I definitely agree that nllpower is bit cryptic, and doesn't have a natural analog in base R so the consistency argument doesn't really matter here. nlog_likelihood works although it would be nice to be explicit that this is just for power law likelihood. Is nlog_likelihood_power too long?

Can we actually define alpha = 1/(beta_hat - 1) at the end of fit_zipfs for clarity?

Yes, this is a great idea.

Madeleine Bonsma-Fisher · Answer 3 · Thu Mar 25 2021 23:45:55 GMT+0800 (China Standard Time)

dpower was named that way to be consistent with the other density functions in R, e.g. dnorm, dunif, dchisq etc. That's the rational behind using x (as opposed to n) as well, since these functions all have the data vector go in as x. It may also be my statistician perspective, but data is always x or y for me, with n reserved for sample size. But, then again I don't actually follow this convention with plot_zipfs() or fit_zipfs() which both use n for the word count vector. (We could look at that too, would counts be a better argument name when the function expects a vector of word counts?).

I agree with this reasoning for keeping dpower the way you wrote it. I think if we're dropping the convention in plot_zipfs and fit_zipfs, I support using counts instead of n for maximum clarity.

I think I'd like to keep the naming convention for dpower and the x argument, but it is definitely worth a call out in the book, i.e. let's make a point of saying the naming here was chosen to be consistent with other existing R functions. We might also make the point that since these functions are not user facing, the naming is more about making our (i.e. whoever is writing the package) easier, rather than our users (the people using the package). (Of course we still need to think about our readers).

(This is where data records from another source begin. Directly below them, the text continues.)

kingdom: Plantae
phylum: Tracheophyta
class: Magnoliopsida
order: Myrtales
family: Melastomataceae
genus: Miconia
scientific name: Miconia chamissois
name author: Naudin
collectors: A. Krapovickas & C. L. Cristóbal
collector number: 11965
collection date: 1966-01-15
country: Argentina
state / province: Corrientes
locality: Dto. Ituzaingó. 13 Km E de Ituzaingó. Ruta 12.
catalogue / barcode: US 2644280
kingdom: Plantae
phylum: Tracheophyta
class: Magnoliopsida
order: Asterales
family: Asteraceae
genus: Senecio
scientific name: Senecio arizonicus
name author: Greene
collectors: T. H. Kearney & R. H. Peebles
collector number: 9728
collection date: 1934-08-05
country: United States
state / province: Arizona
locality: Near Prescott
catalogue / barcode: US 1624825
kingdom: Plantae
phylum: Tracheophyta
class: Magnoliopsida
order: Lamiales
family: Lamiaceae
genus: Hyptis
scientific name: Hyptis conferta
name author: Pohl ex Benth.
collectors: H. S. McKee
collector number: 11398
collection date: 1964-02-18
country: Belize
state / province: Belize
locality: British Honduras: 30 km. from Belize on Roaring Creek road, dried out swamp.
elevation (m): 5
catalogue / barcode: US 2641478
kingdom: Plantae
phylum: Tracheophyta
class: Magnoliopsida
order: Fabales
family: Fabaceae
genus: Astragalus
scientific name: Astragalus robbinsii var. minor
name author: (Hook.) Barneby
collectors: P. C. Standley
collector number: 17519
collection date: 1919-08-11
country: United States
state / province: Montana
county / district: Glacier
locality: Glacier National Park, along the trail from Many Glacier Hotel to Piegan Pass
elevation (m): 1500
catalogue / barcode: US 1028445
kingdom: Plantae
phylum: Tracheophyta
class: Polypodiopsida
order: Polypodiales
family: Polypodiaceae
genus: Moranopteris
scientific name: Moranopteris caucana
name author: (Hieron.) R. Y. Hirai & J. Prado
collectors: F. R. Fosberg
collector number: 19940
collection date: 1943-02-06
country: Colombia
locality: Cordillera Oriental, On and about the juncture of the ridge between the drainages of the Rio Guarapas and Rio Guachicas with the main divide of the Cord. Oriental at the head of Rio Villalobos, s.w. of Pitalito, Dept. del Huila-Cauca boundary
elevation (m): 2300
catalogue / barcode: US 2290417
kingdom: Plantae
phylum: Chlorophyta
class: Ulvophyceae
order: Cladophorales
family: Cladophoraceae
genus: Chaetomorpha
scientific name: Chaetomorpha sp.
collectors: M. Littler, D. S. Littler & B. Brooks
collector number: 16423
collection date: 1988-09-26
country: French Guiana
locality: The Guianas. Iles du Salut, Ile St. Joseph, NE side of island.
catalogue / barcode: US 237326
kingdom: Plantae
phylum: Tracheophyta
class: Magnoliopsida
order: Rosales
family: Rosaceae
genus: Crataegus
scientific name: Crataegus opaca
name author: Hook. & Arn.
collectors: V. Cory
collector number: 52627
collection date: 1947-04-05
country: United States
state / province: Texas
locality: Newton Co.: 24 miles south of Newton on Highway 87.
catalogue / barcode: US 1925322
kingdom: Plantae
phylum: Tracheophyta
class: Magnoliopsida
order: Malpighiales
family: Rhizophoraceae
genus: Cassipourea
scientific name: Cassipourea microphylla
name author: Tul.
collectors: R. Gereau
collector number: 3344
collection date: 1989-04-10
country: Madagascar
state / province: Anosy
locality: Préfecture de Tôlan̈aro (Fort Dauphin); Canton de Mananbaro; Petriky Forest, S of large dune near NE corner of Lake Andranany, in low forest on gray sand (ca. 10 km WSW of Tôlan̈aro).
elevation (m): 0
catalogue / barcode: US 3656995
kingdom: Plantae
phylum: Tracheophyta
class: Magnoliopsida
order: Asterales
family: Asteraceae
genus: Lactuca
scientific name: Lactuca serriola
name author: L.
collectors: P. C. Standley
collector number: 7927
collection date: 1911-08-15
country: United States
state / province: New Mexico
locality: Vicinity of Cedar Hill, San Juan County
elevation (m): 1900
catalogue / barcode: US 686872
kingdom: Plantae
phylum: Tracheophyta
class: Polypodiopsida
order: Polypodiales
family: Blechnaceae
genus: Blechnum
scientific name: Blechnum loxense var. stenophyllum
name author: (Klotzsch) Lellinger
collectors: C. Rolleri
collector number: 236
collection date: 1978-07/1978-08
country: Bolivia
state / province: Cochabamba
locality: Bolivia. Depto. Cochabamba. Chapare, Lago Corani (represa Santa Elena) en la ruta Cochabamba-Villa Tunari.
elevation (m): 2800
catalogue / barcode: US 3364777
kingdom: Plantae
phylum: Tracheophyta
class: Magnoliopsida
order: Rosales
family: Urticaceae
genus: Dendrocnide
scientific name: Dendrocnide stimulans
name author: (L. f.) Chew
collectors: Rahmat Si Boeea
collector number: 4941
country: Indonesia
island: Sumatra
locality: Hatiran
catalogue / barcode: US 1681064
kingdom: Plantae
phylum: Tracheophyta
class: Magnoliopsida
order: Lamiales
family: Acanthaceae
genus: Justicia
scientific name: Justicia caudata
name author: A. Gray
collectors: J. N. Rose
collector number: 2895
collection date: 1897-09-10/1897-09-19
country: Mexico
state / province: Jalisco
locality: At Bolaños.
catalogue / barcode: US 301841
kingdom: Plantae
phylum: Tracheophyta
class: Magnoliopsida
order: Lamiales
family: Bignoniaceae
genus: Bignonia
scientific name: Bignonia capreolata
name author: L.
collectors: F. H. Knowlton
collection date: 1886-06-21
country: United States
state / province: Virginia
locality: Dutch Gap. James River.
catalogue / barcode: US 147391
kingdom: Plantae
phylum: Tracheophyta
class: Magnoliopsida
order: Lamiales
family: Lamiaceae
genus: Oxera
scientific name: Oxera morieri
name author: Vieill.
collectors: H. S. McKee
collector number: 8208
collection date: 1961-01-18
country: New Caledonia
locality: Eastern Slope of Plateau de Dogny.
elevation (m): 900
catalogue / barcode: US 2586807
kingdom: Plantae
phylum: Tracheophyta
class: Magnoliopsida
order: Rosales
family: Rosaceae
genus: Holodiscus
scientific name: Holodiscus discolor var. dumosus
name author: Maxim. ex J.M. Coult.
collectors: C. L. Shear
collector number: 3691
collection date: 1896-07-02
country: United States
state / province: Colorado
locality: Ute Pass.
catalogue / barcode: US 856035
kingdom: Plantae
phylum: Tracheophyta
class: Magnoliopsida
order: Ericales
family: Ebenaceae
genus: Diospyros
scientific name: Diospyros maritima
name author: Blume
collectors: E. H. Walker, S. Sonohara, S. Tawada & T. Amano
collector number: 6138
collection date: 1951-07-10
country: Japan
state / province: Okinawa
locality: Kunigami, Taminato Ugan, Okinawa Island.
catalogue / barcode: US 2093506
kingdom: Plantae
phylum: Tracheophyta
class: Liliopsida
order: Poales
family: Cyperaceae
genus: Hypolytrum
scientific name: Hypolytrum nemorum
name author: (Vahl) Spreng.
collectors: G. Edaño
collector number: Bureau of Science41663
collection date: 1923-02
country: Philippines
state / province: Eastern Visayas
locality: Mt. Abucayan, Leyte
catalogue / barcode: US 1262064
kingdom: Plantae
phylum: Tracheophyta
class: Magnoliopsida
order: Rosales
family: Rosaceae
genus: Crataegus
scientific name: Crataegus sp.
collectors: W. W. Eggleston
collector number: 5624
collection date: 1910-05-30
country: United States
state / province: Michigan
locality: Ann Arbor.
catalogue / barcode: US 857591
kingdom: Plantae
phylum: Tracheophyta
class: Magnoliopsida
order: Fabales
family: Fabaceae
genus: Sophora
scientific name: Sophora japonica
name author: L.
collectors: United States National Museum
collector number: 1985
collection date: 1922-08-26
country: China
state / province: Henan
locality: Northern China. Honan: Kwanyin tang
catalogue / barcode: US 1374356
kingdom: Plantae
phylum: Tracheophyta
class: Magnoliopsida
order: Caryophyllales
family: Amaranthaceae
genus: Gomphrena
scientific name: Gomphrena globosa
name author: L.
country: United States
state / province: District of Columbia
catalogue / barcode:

This is a great point and definitely worth mentioning that function naming is for the creator as well as the user!

I definitely agree that nllpower is bit cryptic, and doesn't have a natural analog in base R so the consistency argument doesn't really matter here. nlog_likelihood works although it would be nice to be explicit that this is just for power law likelihood. Is nlog_likelihood_power too long?

Now I'm having second thoughts about the n part of the name too - it may be confusing especially if we keep n as the count argument elsewhere. How about neg_ll_power? It seems like abbreviating log-likelihood as ll is pretty common. But if this were my code, I would generally go for a long name when in doubt (negative_log_likelihood_power). Since it's internal, no one has to call it so the length matters less?

Luke W. Johnston · Answer 4 · Fri Mar 26 2021 00:23:18 GMT+0800 (China Standard Time)

Completely agree here with Maddie's suggestion about negative_log_likelihood_power. Verbose is fine considering we have autocompletion, and it helps others who look at the code to know what it is. The code is much more self-documenting.

Luke W. Johnston · Answer 5 · Fri Mar 26 2021 00:27:49 GMT+0800 (China Standard Time)

The same reasoning I think applies to the dpower. If its internal, I'd prefer longer, more descriptive over shorter, even if it goes against base R functions. Plus, let's be honest, a lot of base R functions should have been named better. Like I always read runif() as "run if", and always forget. If it was named "random_uniform", that is clearer! Doesn't help that ?runif isn't the most user-, non-statistician friendly documentation.

Charlotte Wickham · Answer 6 · Fri Mar 26 2021 02:43:25 GMT+0800 (China Standard Time)

Ok, I'm on board. Let's do negative_log_likelihood_power(), density_power() and use counts as the argument. I'll make the edits.